### QUOTED PASSAGE:
------------------------

How big a threat is an electromagnetic attack? - hhs
https://www.apnews.com/0fe9a3d844bb410ba9b1d2abf1ee200c
======
PaulHoule
Non-nuclear electromagnetic pulse generators are a real weapon that I think is
more significant than the nuclear EMP that people are afraid of. Here is one
example:

[https://www.youtube.com/watch?v=hlmf032NmHU](https://www.youtube.com/watch?v=hlmf032NmHU)

Many amateurs have demonstrated disruption or destruction of electronic
devices at short range with magnetron tubes from microwave ovens. I think
those military prototypes use travelling wave tubes, they could probably be
made more compact and efficient with gallium nitride transistors.

The big avantage for anti-drone use is that the energy costs pennies per shot
as compared to scaled down AA weapons such as Iron Dome that are more like
$50,000 a shot.

That same kind of device could wreck electronics at ground targets too,
probably even be mounted on a plane.

------------------------

Source records
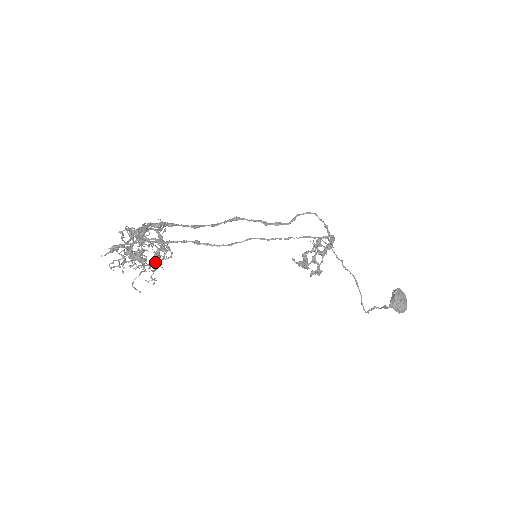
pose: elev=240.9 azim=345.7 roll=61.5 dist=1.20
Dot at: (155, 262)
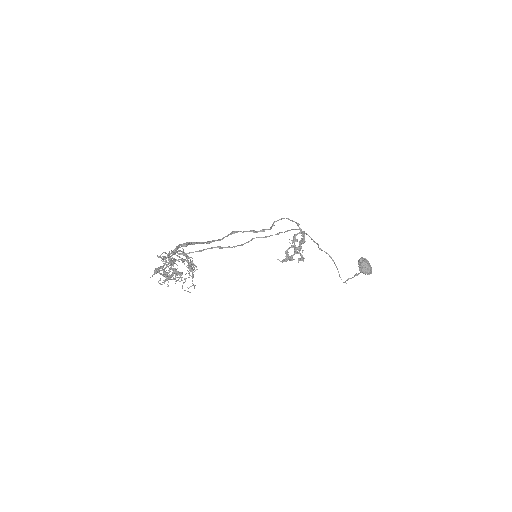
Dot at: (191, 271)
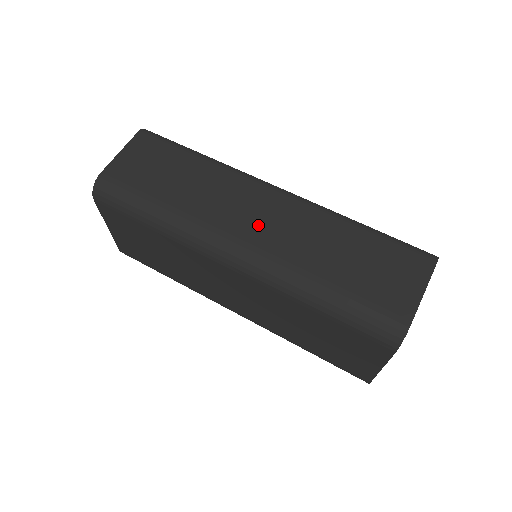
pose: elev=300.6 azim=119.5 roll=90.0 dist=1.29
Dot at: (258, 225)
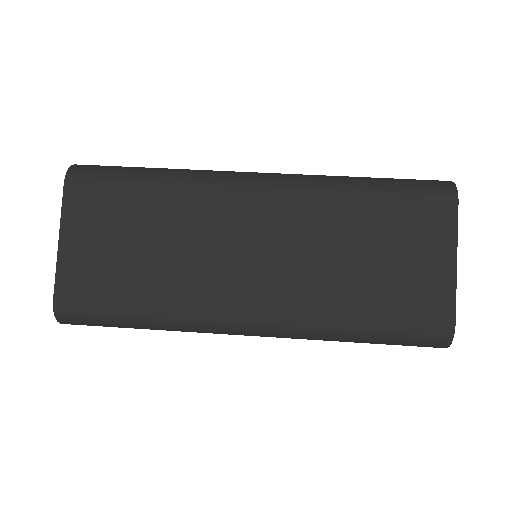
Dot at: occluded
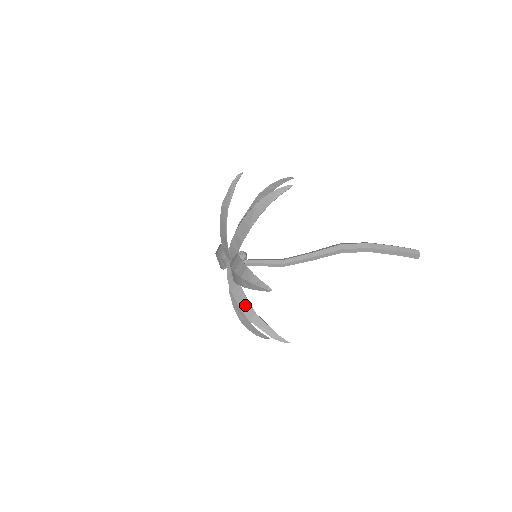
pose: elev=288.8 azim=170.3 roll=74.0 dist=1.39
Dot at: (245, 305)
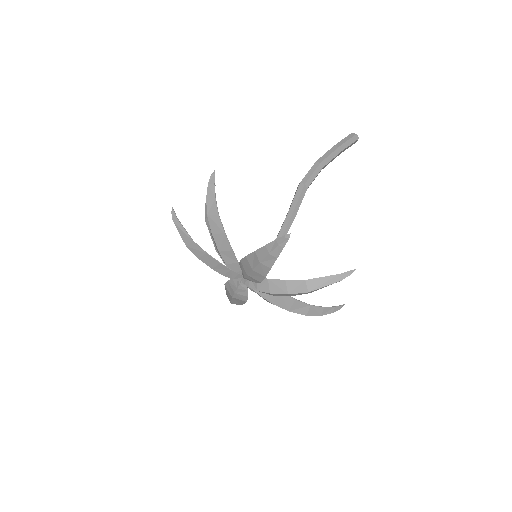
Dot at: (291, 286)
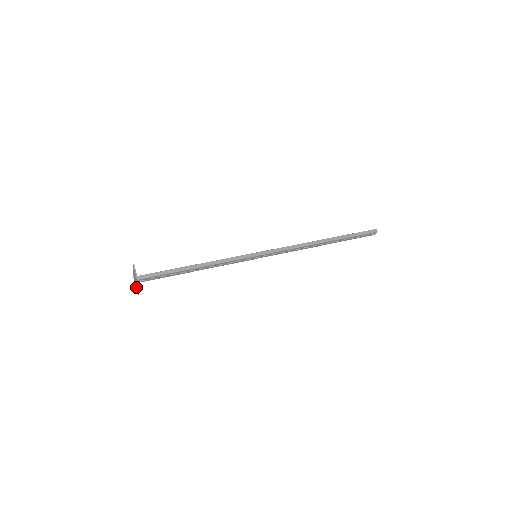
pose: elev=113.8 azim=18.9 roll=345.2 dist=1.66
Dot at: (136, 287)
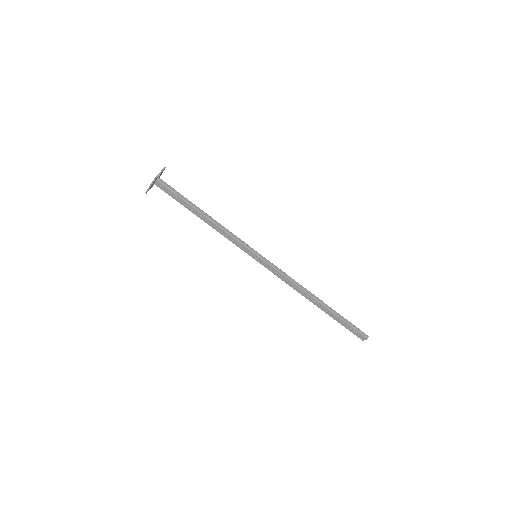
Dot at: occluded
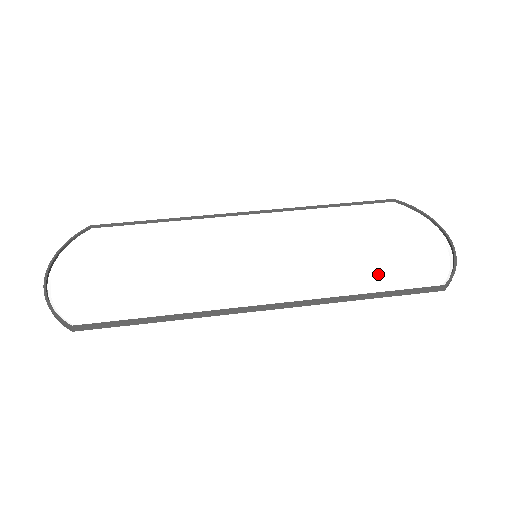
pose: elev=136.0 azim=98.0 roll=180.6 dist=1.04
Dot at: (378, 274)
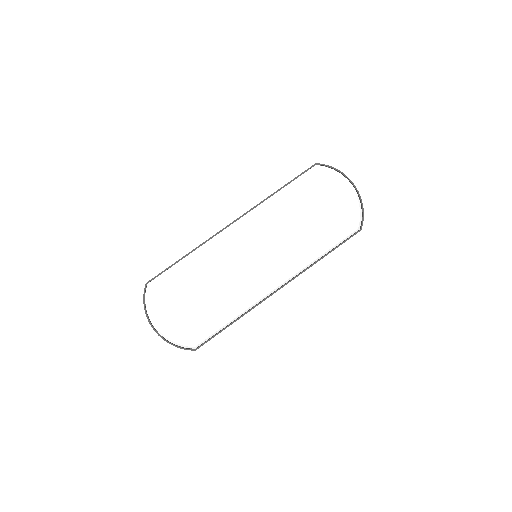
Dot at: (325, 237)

------------------------

### TASK LIST:
A. What is the Spanish translation of this sentence from the electromagnetic attack thread: "Many amateurs have demonstrated disruption or destruction of electronic devices at short range with magnetron tubes from microwave ovens."
B. Can you update the electromagnetic attack thread from "Many amateurs have" to "on a plane.", with "radar units" in place of "microwave ovens"?

### LIST OF SOLUTIONS:
A. Muchos aficionados han demostrado la interrupción o destrucción de dispositivos electrónicos a corta distancia con tubos magnetrón de hornos de microondas.

B.
Many amateurs have demonstrated disruption or destruction of electronic
devices at short range with magnetron tubes from radar units. I think
those military prototypes use travelling wave tubes, they could probably be
made more compact and efficient with gallium nitride transistors.

The big avantage for anti-drone use is that the energy costs pennies per shot
as compared to scaled down AA weapons such as Iron Dome that are more like
$50,000 a shot.

That same kind of device could wreck electronics at ground targets too,
probably even be mounted on a plane.